Could redesigned aluminum help fill copper demand?

Could redesigned aluminum help fill copper demand?

Consider, for a moment, the electric wire, a ubiquitous technology that is very easy to forget. Coiled in our devices, wrapped around our walls, strung along our streets, millions of tons of thin metal wires do the job of electrifying the world. But their work is benign, and so naturalistic that it doesn’t really feel like technology at all. Wires move electrons simply because that’s what metals do when current is supplied to them: they conduct.

But there is always room for improvement. Metals conduct electricity because they contain free electrons that are not attached to particular atoms. The more electrons flow and the faster they go, the better a metal conducts.
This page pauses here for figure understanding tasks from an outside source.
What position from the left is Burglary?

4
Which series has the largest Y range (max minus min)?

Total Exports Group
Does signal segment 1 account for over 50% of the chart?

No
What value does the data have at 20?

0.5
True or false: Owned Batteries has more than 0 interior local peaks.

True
So to improve that conductivity — crucial for preserving the energy produced in a power plant or stored in a battery — materials scientists typically look for more perfect atomic arrangements. Their main purpose is purity: to remove bits of foreign material or imperfections that interrupt the flow. The more a hunk of gold is gold, the more copper wire is copper, the better it will conduct. Everything else just gets in the way.
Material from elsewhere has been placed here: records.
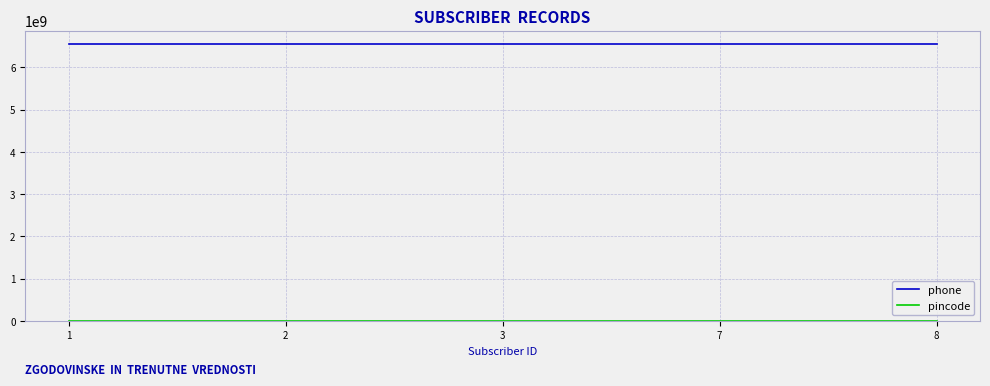

What is the maximum value for phone?

6546546548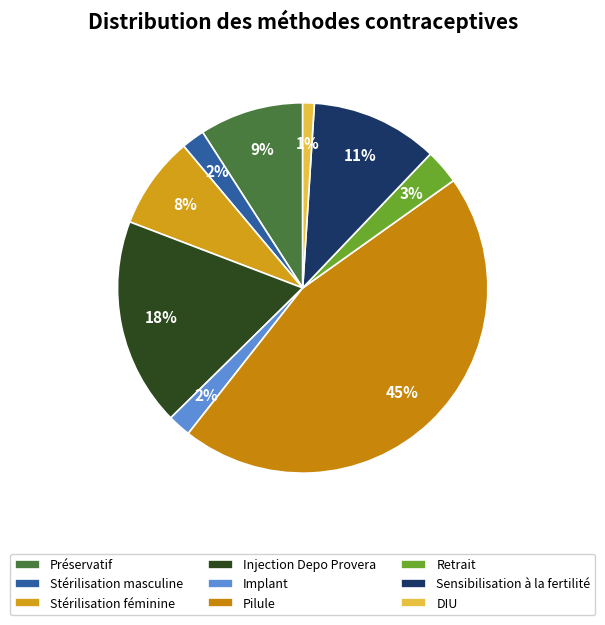

Which has a higher value, Pilule or Injection Depo Provera?

Pilule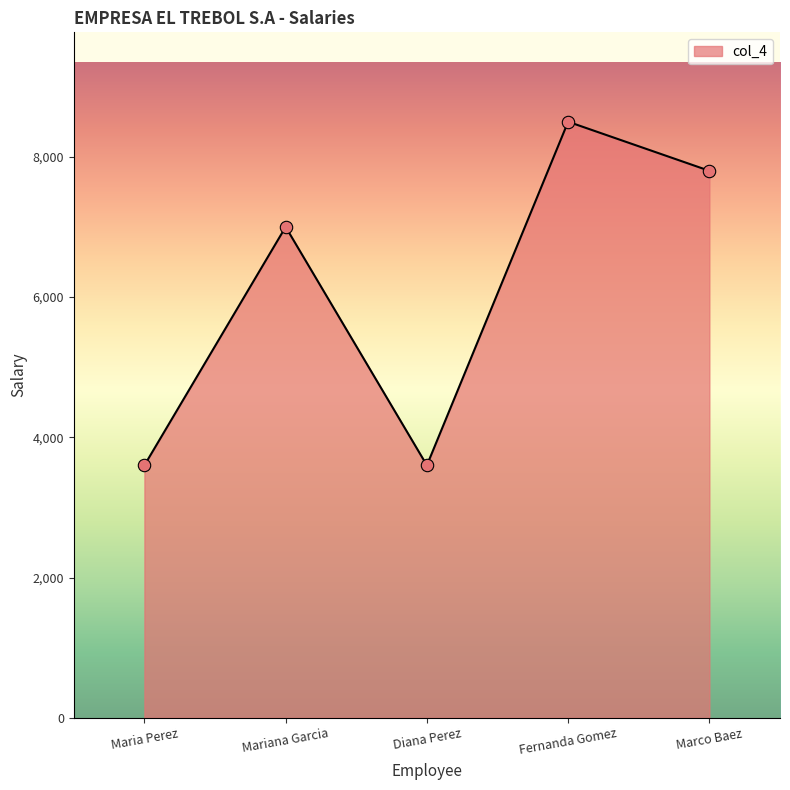

Between Maria Perez and Fernanda Gomez, which is larger?

Fernanda Gomez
“If you want something really highly conductive, you just have to go pure,” said Keerti Kappagantula, a materials scientist at the Pacific Northwest National Lab. That is why she finds her own research rather ‘shaky’. Her goal is to make metals more conductive by making them fewer pure. She will take a metal like aluminum and add additives like graphene or carbon nanotubes, creating an alloy. Do that the right way, Kappagantula discovered, and the extra material can have a weird effect: It can push the metal past its theoretical limit of conductivity.

In this case, it’s about making aluminum that can compete with copper in electrical appliances — a metal that’s nearly twice as conductive, but also costs about twice as much. Aluminum has advantages: it is much lighter than copper. And as the most abundant metal in the Earth’s crust — a thousand times more than copper — it’s also cheaper and easier to dig up.

On the other hand, copper is becoming increasingly difficult to obtain as the world moves towards greener energy. Although it has long been ubiquitous in wiring and motors, the demand for it is rising. An electric vehicle uses about four times as much copper as a conventional car, and even more is needed for the electrical components of renewable power plants and the wires that connect them to the grid. Analysts at Wood Mackenzie, an energy-focused research firm, estimated That offshore wind farms will require 5.5 megatons of the metal in 10 years, mainly for the huge system of cables in generators and for transporting the electrons that the turbines produce to the coast. In recent years, the price of copper has risen sharply and analysts predict a growing shortage of the metal. Goldman Sachs recently stated it “the new oil

Some companies are already trading it for aluminum where they can. In recent years there has been a shift of billions of dollars in the components of everything from air conditioners to auto parts. Power lines already use aluminum wires because they are both cheap and lightweight, allowing them to be spanned over longer distances. That aluminum is usually in its purest and highly conductive form.